From Alexa to ChatGPT: The AI Shopping Race is Rewriting Retail Media

Published: May 26, 2026

In the last few weeks, Amazon embedded an AI shopping assistant into its search bar, OpenAI launched product feed ads inside ChatGPT, and the largest AI platforms in the world signaled that retail media is no longer a category they plan to watch from the outside.

Amazon’s replacement of Rufus with Alexa for Shopping put AI directly into the highest-intent real estate on its site. OpenAI followed with product feed ads that allow retailers to generate ChatGPT campaigns directly from their product catalogs, alongside a self-serve Ads Manager with cost-per-click bidding and new measurement tools. OpenAI’s ad pilot has already reached $100M in annualized revenue, with Williams-Sonoma, Target and The Knot among the early testers.

What these announcements collectively reveal is that AI is no longer an experimental layer on top of the shopping experience — it is becoming the shopping experience itself, and the most valuable real estate in retail is shifting in ways the existing retail media playbook was not designed for.

The Transaction Moment is Where This is Being Decided

For the last decade, retail media’s center of gravity has been discovery: sponsored listings, on-site banners, search placements designed to capture intent earlier in the funnel. That strategy fit the era of unlimited inventory expansion, but it is not the strategy that will define what comes next.

What Amazon is demonstrating, and what OpenAI is focusing on from a different angle, is a working model for what retail media looks like when AI sits at the moment of purchase rather than upstream of it. Amazon’s competitive advantage is rooted in the depth of its first-party data — what customers bought, what they viewed, what similar customers purchased, where they ship items and how their accounts are configured. That data is most valuable in the seconds before, during and after a transaction actually happens, where intent is no longer a signal but a fact.

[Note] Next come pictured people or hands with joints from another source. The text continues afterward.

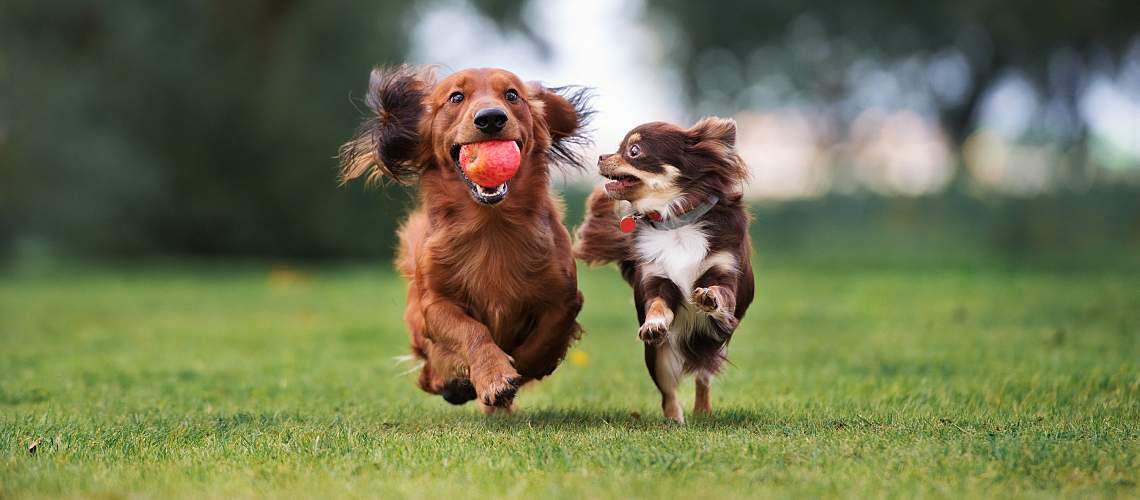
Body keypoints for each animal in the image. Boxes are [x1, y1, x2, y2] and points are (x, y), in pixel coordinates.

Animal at [337, 65, 592, 414]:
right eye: (456, 97)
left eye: (512, 94)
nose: (491, 118)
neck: (490, 226)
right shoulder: (435, 304)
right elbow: (472, 331)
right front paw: (493, 375)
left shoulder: (564, 297)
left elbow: (543, 340)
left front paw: (517, 371)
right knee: (428, 372)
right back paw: (453, 383)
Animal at [574, 116, 752, 423]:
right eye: (619, 147)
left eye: (634, 151)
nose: (601, 156)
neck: (675, 222)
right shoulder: (657, 280)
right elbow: (657, 305)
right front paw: (654, 323)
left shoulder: (726, 274)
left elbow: (720, 292)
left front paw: (709, 297)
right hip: (658, 358)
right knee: (669, 393)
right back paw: (674, 421)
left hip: (713, 345)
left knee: (702, 377)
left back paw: (702, 411)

The OpenAI moves reinforce the point. OpenAI is serving ads based on what users are actively asking in conversation rather than signals from search behavior or marketplace browsing, and is moving away from taking a cut of transactions toward capturing the ad budgets that ecommerce brands already spend trying to reach shoppers. The largest AI players in the world are converging on the same conclusion: the highest-value real estate in retail is no longer where the shopper begins, but where the shopper decides.

The Strategic Questions for Other Networks

For retailers building or running their own retail media networks, this collective moment surfaces three questions that are difficult but unavoidable.

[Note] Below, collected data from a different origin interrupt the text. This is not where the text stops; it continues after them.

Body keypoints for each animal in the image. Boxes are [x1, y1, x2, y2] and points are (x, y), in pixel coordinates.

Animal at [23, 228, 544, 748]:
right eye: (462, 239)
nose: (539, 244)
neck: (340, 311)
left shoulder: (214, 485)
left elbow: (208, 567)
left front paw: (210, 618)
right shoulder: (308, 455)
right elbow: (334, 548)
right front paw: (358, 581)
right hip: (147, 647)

The first concerns data position. Amazon’s advantage is rooted in the depth of its first-party data and the breadth of its catalog, and most retailers cannot match either. The strategic response is not to attempt replication but to be clear-eyed about what the network’s own data position genuinely supports — and to focus that data where it is most valuable, at the Transaction Moment when the right offer can deepen the customer relationship rather than interrupt it.

The second concerns reach. Any single retailer’s network can only reach the shopper while they are inside that retailer’s environment, and the networks positioning themselves best for the next phase are those building ecosystem relationships that extend their first-party data and shopper intelligence into Transaction Moments across other commerce environments. In an AI-mediated shopping world, the shopper journey crosses many surfaces, and the value of a network is increasingly defined by how far its intelligence can travel.

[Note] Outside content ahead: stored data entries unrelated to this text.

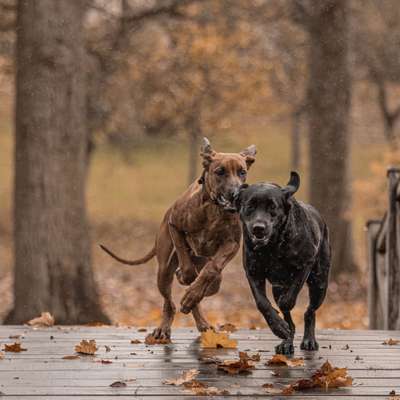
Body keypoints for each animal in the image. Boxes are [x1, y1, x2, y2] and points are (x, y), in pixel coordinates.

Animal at [101, 138, 256, 338]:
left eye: (242, 172)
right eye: (220, 171)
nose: (236, 193)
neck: (214, 209)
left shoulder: (232, 243)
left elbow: (212, 269)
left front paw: (196, 291)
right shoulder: (175, 225)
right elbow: (187, 264)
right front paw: (185, 277)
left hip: (204, 266)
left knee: (210, 284)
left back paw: (200, 315)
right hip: (163, 269)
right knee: (169, 302)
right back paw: (165, 325)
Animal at [236, 171, 330, 354]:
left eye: (272, 207)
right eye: (250, 206)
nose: (259, 227)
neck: (272, 247)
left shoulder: (304, 265)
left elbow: (288, 300)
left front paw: (283, 312)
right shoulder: (253, 272)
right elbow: (262, 303)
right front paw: (278, 327)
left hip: (319, 283)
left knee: (310, 311)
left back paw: (309, 340)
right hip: (278, 287)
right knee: (291, 320)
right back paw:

The third concerns advertiser trust. The third-party sellers reacting to Amazon’s move are voicing a concern that has been building across the broader retail media industry, as recent Harvard Business Review research found that suppliers have begun to view their investment less as a strategic lever and more as a toll they are compelled to pay.

The networks that come through this next phase strongest will be the ones which have advertiser relationships durable enough to absorb significant change without breaking trust — and with performance that can be measured at the level that actually matters, which is the transaction itself.

What Comes Next

One reading of this moment is that the largest AI players are pulling further ahead. A more useful reading is that the AI shopping race validates a thesis building underneath retail media for some time: the value of a network is determined by its ability to deliver relevance at the moment of transaction, not by the volume of impressions surrounding it.

The retail media networks that can clarify their position with specificity, deepen the relationships they have built and double down on the part of the funnel where their differentiation is most defensible will not lose ground to the AI shopping race. They will use this moment to define the next chapter of the category. 


As SVP of Retail Partnerships, Laura Cosgrove leads the strategy and execution of Rokt’s most significant retail clients across North America and Europe. Since joining the team in 2019, she has held pivotal leadership roles, helping evolve Rokt from a fast-growing startup into a global leader in ecommerce technology. Cosgrove partners with executive leaders at global giants like Macy’s, Best Buy and Fanatics to revolutionize how they engage customers during the checkout journey. By leveraging Rokt’s machine learning capabilities, she enables retailers to turn every transaction into a relevant, high-value interaction. Prior to Rokt, Cosgrove honed her strategic acumen in the broadcast media and investment sectors, building a foundation in media-for-equity and strategic brand positioning.